• [Requirement]:
Search the records for the word "format" and copy every line in which it occurs.

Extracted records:

+---+

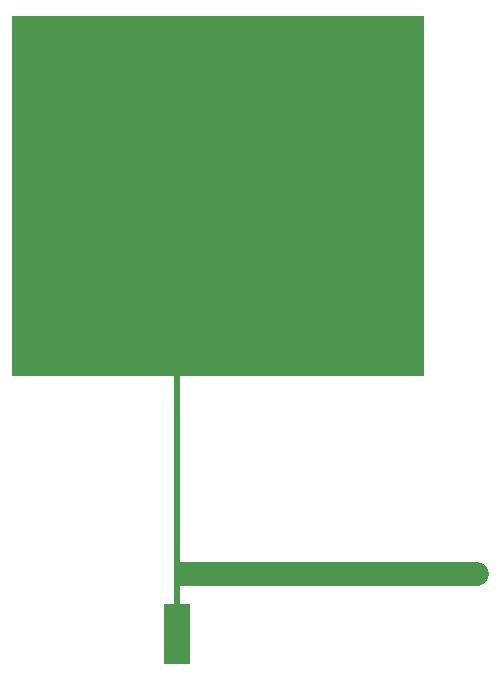
<source format=gbr>
G04 #@! TF.FileFunction,Copper,L1,Top,Signal*
%FSLAX46Y46*%
G04 Gerber Fmt 4.6, Leading zero omitted, Abs format (unit mm)*
G04 Created by KiCad (PCBNEW 4.0.6) date 06/01/17 22:28:01*
%MOMM*%
%LPD*%
G01*
G04 APERTURE LIST*
%ADD10C,0.025400*%
%ADD11R,34.925000X30.480000*%
%ADD12R,2.290000X5.080000*%
%ADD13C,0.508000*%
%ADD14C,2.032000*%
%ADD15C,1.524000*%
%ADD16C,1.016000*%
G04 APERTURE END LIST*
D10*
D11*
X25400000Y39636700D03*
D12*
X21907500Y2547200D03*
D13*
X21907500Y6870700D02*
X23012400Y6870700D01*
X23012400Y6870700D02*
X23774400Y7632700D01*
X21907500Y8394700D02*
X23012400Y8394700D01*
X23012400Y8394700D02*
X23774400Y7632700D01*
D14*
X47320200Y7632700D02*
X23774400Y7632700D01*
D15*
X22987000Y7632700D02*
X22453600Y7632700D01*
D13*
X22174200Y7632700D02*
X21907500Y7632700D01*
D16*
X22453600Y7632700D02*
X22174200Y7632700D01*
D14*
X23774400Y7632700D02*
X22987000Y7632700D01*
D13*
X25400000Y39636700D02*
X21907500Y36144200D01*
X21907500Y36144200D02*
X21907500Y8394700D01*
X21907500Y8394700D02*
X21907500Y8013700D01*
X21907500Y8013700D02*
X21907500Y7632700D01*
X21907500Y7632700D02*
X21907500Y7251700D01*
X21907500Y7251700D02*
X21907500Y6870700D01*
X21907500Y6870700D02*
X21907500Y2547200D01*
M02*

</source>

+---+

• [Output of the task]:
<source format=gbr>
G04 Gerber Fmt 4.6, Leading zero omitted, Abs format (unit mm)*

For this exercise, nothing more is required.